Selected excerpt>
=== Begin Enclosure ===

Thomas Wictor

Everyone should live under the system they support

Everyone should live under the system they support

One of the benefits of being fifty-three is that I’ve got a lot of firsthand experience. If I had a magic button that would force everyone to live under the system that they advocate, I’d press it so hard and so many times that I’d break my finger.

If you support Hamas, I’d make you live under Hamas.

If you support the Iranian mullahs, I’d make you live under their control.

If you support communism, I’d make you live in Cuba.

My system would omit “All animals are equal, but some animals are more equal than others.”

I’d force every member of the United States Congress to enroll in ObamaCare. And I’d transport every Jew-hating Nazi back in time to 1933 Germany.

Ever seen a happier bunch of people in your life?

Why is it that everyone wants to impose nothing but garbage on others? You never hear anyone advocating for anything good. It’s just restrictions, penalties, control, punishment, and grimness. And of course, everyone exempts themselves from the lovely systems they want to foist on the rest of us.

The most restrictive country in which I’ve lived is Norway. People might think that Japan is more regimented, but the Japanese voluntarily keep themselves in check. Norway was government forcing rules and regulations down the throats of a population that bitterly resented it. Every Norwegian I met spoke fluent English, and when drunk, every Norwegian bitched endlessly about the government.

Everyone was terrified that they might do or say something that would cause the government to take away their children, so Norwegian kids were without exception monsters. They were the most ill-behaved children I’ve ever come across. When they discovered we were American, they screamed “Monkey face! Monkey face!” and threw rocks at us.

I went to the Stavanger American School, called SAMS. Now it’s called ISIS.

No, it’s called ISS: “International School of Stavanger.”

=== End Enclosure ===

Source material>
=== Begin Enclosure ===

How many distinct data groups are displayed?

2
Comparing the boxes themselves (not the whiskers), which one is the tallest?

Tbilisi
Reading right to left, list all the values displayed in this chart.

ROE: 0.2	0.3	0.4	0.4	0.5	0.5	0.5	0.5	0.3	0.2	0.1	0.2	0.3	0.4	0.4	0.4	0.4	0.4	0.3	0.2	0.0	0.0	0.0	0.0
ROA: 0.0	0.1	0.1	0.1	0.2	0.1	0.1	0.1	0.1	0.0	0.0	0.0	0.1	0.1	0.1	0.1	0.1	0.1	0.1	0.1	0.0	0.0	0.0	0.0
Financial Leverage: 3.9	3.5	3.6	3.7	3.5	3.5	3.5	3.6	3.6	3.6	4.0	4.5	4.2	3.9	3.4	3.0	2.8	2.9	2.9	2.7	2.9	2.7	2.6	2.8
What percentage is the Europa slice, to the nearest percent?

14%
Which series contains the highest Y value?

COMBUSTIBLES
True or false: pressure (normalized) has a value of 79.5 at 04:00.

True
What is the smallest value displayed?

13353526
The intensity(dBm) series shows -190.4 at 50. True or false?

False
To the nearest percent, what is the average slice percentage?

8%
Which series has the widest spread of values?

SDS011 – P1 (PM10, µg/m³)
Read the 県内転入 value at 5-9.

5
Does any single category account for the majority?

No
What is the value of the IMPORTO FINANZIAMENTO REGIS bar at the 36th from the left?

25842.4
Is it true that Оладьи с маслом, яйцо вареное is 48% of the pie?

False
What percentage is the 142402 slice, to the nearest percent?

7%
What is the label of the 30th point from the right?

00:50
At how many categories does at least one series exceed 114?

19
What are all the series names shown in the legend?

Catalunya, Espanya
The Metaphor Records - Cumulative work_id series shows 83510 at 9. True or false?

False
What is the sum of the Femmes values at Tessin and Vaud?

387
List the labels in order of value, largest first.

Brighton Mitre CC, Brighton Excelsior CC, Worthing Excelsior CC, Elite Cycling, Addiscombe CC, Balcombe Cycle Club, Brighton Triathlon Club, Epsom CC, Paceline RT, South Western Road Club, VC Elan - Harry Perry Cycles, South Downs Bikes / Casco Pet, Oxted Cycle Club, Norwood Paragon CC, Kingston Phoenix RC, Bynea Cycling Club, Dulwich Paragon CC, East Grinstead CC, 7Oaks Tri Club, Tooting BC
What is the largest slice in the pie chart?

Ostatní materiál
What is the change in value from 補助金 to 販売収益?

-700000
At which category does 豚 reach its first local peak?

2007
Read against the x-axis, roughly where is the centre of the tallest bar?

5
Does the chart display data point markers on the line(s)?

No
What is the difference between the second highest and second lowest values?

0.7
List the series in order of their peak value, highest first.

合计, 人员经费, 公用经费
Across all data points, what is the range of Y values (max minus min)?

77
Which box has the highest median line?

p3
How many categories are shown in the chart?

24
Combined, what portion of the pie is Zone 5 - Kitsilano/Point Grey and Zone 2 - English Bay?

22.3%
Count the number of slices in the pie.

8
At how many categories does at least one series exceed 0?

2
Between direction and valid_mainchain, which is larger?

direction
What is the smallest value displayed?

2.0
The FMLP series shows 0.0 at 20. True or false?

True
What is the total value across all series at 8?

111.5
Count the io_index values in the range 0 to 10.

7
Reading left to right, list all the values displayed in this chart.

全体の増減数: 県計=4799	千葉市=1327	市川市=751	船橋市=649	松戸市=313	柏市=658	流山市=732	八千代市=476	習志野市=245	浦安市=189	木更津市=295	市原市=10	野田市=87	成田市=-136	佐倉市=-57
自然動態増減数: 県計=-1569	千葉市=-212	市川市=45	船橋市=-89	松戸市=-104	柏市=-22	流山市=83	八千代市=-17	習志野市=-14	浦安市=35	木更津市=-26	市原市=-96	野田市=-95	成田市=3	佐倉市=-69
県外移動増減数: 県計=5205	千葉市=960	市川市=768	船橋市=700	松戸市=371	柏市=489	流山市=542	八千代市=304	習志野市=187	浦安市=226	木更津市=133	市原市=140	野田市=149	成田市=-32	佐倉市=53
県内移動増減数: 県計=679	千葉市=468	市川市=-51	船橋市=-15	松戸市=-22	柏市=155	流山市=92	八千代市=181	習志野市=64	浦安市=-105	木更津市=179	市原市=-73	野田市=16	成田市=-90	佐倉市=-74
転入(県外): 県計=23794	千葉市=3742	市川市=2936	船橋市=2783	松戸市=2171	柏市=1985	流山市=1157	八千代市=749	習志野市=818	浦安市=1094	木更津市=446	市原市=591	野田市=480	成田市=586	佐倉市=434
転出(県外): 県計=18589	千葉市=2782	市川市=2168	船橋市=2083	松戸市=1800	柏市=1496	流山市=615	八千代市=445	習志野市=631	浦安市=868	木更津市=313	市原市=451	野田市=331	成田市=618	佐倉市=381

=== End Enclosure ===

Task A>
In the essay about living under the system you support, list every group the writer says he would force into something, along with what he would force on each.
Task B>
According to the essay about living under the system you support, what is the school once called SAMS called now?
Task C>
Return the passage of the essay about living under the system you support starting at "I’d force every" and ending at "rest of us.".

Answer box A>
- Supporters of Hamas: live under Hamas
- Supporters of the Iranian mullahs: live under their control
- Supporters of communism: live in Cuba
- Every member of the United States Congress: enroll in ObamaCare
- Every Jew-hating Nazi: be transported back in time to 1933 Germany

Answer box B>
It's called ISS, the International School of Stavanger.

Answer box C>
I’d force every member of the United States Congress to enroll in ObamaCare. And I’d transport every Jew-hating Nazi back in time to 1933 Germany.

Ever seen a happier bunch of people in your life?

Why is it that everyone wants to impose nothing but garbage on others? You never hear anyone advocating for anything good. It’s just restrictions, penalties, control, punishment, and grimness. And of course, everyone exempts themselves from the lovely systems they want to foist on the rest of us.